Cheap industrial electricity is indeed critical, making solar and batteries useful but far from sufficient. Hurdles like super greenhouse gas emissions from aluminum and rare earth metal smelting, the use of coal as a reducing agent for metallurgical silicon and nickel production, and the basic difficulty of accommodating large flat heavy industrial electricity consumption with entirely variable renewable sources remain imposing. The challenges of competing with low-cost Chinese industrial market power in these commodities only entrench such decarbonization obstacles further.
If everyone were to follow the actual Chinese industrial dominance recipe of investing their own fossil endowments into rebuilding process knowledge—as observably practiced through the 2010s—the world can likely kiss carbon budgets goodbye (perhaps building a lot of hydropower as some silver lining). Indeed, if elite thinkers remain insistent that the only path to competitive national industry is a pure green path, they must understand this remains a yet untraveled path that China itself is only just starting to experiment with.

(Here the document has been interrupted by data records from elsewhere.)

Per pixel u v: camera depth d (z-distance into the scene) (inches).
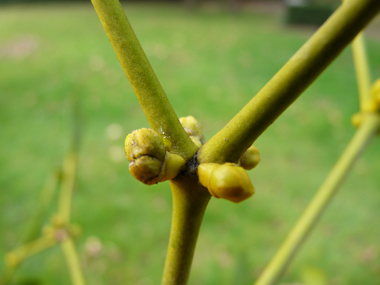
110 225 17.0
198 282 14.6
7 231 16.5
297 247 3.4
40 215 5.9
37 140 23.5
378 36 49.7
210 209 18.0
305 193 19.3
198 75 33.7
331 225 17.6
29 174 20.3
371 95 3.5
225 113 26.5
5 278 5.3
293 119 25.9
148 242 16.3
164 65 36.4
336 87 31.3
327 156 22.3
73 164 5.2
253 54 40.9
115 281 14.7
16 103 28.6
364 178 20.3
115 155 21.6
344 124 25.6
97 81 31.7
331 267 15.3
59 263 7.8
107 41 43.6
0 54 41.1
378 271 15.1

In one interview, Kingsmill Bond dismissed harder-to-decarbonize industrial sectors while emphasizing the enormous progress on emissions and electrification that governments could capitalize on immediately: “People often focus on hard to solve sectors and that’s great and I salute [those folks] but actually we shouldn’t forget that we can already get solar and wind to around 70 or 80% of electricity demand and we can already electrify around 75% of our economy.”

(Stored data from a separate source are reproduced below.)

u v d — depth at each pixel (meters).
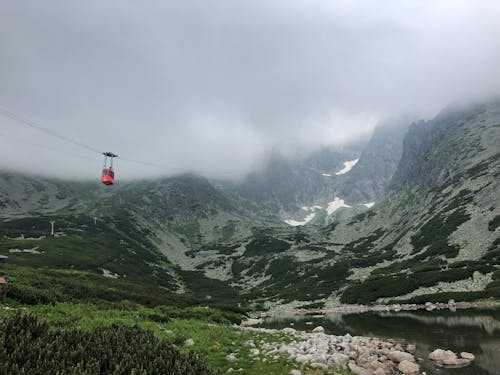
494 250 106.19
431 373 23.31
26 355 10.46
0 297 27.50
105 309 36.78
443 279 96.88
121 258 163.50
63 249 143.50
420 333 40.00
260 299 134.12
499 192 143.75
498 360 25.86
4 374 9.20
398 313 70.88
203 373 12.09
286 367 20.22
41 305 29.50
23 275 45.81
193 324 37.19
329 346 27.23
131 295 56.00
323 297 117.75
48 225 192.88
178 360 12.45
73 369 10.12
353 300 103.44
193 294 143.12
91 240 179.00
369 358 25.17
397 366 24.61
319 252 196.75
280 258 195.50
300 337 32.53
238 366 20.16
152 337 14.99
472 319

What planners and commentators must keep in mind is that many of the electrotech stack’s supply chains happen to reside heavily in the hardest 30%. Even assuming fully green electricity is indeed cheap, green metals, by all accounts, will not be. If policymakers remain determined to simultaneously pursue environmental performance alongside strategic security and competitiveness, then fostering such alternative ex-China production will neither be cheap, nor emerge naturally from free market outcomes.
Selectively framing the future of industrial mastery around the most photogenic technologies risks ending up with an incomplete recipe—one can’t just pick a few favorites, trace their supply chains back to their roots, prioritize those inputs too, and call it a day. Recall that technologies like Siemens process polysilicon refining, lithium-iron-phosphate batteries, and even early techniques for rare earth metal refining were originally innovated in countries like Germany and the United States with considerable public sector support. A failure to scale manufacturing outside China owes a great deal to broader industrial conditions—higher-cost energy, higher-cost feedstocks, higher plant capital costs, atrophied engineering and technical expertise, halfhearted investor interest in hard tech, and a policy and regulatory environment non-conducive to dynamism or economies of scale.
As goods like aluminum and graphite electrodes illustrate, strategic industries are interconnected and linked to “non-strategic” industries in surprising and unpredictable ways. The broader aim of industrial policy is to cultivate an energy-industrial ecosystem that can effectively procure upstream capabilities on its own to adapt to the evolving technological cutting edge. The operative test of such an ecosystem may well be whether it can build and commission a new metallurgical or chemical plant as necessary. The challenge for Japan, India, the United States, or the European Union will be developing a non-Chinese formula for bringing that plant into operation.